Management of Truitier is run by the Ministry of Public Works, Transportation and Communication. Efforts to reform its use have been unsuccessful. Three months ago, World Vision, a charitable organization based in the U.S., took on a $650,000 emergency mitigation project funded by the U.N. and the government of Canada, which aimed to create three settlement ponds for the sewage.
World Vision's initial goal was to dig in the trash one big hole and two shallower holes that could slowly filter and decompose the waste. However, as soon as the organization's workers began digging, a combination of contaminated groundwater and seawater filled the hole. In theory, the temporary solution might someday work, but for now, the government has asked World Vision to stop. The National Drinking Water and Sanitation agency has discouraged any further liquid waste disposal at Truitier. The agency is pushing to develop a parcel of land in the suburb of Titanyen, and though funding exists, negotiations have not moved forward. The sanitation agency's officials declined to comment for this article.
Shepherd-Barron, like other key players, is resigned. "One big hole is better than no hole at all," he says.
A resident of Truitier, the only landfill in Port-au-Prince, Haiti, struggles to live and work alongside the growing problem of raw sewage at the site.
For SOIL's Kramer, who has worked on sanitation in Haiti since 2004, the situation sounds all too familiar. Her composting program is successful, in part, because it is not reliant on the dream of large-scale development.
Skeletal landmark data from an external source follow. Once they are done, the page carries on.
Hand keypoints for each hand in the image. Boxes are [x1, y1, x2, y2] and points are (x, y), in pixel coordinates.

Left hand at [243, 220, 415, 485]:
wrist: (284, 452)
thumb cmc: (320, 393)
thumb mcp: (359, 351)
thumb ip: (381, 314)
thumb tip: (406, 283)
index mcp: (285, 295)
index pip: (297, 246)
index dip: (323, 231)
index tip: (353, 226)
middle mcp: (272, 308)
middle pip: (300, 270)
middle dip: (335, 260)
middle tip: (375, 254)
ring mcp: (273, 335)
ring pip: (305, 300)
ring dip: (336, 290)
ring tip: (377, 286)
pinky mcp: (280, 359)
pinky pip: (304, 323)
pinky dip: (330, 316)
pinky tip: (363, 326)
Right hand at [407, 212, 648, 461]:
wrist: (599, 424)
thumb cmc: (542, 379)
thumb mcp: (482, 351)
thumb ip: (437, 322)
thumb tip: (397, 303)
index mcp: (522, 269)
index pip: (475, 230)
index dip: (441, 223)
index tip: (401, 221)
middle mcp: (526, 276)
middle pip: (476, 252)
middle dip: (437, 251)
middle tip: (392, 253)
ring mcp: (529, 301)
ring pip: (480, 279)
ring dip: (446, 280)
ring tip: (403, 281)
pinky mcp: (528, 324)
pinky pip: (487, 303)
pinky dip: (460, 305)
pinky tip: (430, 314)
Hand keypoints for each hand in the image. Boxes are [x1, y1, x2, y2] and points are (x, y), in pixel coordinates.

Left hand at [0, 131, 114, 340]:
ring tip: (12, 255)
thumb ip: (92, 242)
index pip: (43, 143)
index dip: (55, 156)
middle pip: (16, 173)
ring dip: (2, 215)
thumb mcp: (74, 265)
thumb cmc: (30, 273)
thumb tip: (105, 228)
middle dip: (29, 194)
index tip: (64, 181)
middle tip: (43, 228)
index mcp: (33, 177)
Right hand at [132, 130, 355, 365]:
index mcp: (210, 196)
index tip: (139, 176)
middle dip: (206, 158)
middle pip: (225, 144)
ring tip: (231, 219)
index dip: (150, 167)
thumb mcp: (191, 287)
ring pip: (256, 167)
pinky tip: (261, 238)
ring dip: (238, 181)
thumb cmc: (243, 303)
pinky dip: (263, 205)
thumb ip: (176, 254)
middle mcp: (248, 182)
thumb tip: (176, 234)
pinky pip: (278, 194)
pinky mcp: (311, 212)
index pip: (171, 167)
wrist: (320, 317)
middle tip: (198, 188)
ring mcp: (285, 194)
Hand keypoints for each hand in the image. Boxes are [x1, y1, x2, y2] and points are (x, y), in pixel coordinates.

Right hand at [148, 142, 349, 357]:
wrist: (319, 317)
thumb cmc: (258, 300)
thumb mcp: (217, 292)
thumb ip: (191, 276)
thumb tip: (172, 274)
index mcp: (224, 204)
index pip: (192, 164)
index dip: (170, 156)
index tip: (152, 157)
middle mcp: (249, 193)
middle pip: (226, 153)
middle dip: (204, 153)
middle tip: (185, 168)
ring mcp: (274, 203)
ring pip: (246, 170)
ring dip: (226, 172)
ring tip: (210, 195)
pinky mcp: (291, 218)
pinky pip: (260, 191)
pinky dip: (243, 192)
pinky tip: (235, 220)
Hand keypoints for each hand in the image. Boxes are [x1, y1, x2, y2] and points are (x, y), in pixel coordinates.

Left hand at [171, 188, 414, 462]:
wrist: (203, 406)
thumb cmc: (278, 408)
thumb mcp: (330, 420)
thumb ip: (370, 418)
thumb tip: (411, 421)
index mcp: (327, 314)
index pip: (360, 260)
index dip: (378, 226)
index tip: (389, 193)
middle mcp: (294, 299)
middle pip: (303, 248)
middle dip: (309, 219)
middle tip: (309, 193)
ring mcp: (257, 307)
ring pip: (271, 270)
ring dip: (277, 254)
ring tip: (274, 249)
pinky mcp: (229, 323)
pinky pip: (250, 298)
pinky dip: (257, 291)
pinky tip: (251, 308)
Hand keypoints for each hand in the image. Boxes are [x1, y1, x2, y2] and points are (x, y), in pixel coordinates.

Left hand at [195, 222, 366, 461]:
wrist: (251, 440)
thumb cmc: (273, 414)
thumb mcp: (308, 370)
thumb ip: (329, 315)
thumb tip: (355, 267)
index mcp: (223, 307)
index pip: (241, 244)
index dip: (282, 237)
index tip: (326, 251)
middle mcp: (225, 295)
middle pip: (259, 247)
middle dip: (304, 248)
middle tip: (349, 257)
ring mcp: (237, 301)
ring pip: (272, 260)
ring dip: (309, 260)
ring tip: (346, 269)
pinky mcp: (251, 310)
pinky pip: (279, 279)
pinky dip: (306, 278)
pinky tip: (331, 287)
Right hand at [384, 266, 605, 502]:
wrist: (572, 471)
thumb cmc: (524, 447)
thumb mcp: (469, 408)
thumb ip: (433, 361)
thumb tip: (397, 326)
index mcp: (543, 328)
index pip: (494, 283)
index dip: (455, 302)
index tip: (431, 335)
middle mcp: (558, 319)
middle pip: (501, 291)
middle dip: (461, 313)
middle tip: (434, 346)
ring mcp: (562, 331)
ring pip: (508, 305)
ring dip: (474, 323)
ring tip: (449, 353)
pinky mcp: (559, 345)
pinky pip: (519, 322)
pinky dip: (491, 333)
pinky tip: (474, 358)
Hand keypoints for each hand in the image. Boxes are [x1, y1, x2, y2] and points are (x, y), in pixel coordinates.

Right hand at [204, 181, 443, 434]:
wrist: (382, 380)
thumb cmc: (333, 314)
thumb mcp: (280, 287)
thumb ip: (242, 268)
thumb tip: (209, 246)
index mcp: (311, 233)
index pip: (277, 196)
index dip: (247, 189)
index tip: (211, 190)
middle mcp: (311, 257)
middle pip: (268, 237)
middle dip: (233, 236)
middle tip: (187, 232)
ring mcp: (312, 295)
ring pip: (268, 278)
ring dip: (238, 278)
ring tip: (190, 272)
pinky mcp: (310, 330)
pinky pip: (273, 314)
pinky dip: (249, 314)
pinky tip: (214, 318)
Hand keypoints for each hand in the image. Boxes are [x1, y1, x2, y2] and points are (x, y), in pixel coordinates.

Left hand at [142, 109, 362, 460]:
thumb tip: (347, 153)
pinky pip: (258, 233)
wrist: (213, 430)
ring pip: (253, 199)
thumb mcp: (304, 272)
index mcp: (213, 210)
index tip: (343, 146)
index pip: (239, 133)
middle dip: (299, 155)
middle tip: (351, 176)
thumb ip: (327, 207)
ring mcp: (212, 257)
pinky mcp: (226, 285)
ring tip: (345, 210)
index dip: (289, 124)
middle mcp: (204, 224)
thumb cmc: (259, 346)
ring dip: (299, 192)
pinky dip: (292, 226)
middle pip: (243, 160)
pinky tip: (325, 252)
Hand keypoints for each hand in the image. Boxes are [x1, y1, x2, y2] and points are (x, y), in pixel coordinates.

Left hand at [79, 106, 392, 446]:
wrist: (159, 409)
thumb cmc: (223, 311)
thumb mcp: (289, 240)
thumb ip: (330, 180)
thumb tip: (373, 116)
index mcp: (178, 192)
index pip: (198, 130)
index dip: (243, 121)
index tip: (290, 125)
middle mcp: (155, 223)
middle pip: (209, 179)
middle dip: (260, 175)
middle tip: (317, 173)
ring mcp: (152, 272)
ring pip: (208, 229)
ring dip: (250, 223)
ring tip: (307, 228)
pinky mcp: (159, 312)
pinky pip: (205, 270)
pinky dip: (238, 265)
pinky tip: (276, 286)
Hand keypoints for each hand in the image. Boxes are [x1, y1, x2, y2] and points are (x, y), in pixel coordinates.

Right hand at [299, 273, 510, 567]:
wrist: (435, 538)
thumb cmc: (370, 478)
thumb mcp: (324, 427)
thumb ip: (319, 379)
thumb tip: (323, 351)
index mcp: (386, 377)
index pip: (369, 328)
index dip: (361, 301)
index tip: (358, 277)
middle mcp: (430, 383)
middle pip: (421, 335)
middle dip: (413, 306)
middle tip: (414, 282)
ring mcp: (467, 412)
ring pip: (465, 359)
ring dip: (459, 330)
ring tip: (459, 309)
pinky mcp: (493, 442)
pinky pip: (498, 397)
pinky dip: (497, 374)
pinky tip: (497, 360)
"When I first got into this, I'll admit, I was one of those people who was like completely pro-ecosan and anti-water," Kramer says. "But now, there's no question in my mind that water-based [piped] systems will always be the cheapest way to move sewage. The question is whether or not that will ever happen in Haiti."
While her composting program is still small, it is gaining wider interest. SOIL's current project, with about 150 toilets, is funded by Oxfam, an international confederation of poverty organizations.
"Right now," Henderson says, "we're busy just trying to keep up and firefight. But in our planning we're including these things. There's been very little innovative sanitation stuff in the past in Haiti, and I think [nongovernmental organizations] are appreciating that this is a good opportunity to try something new."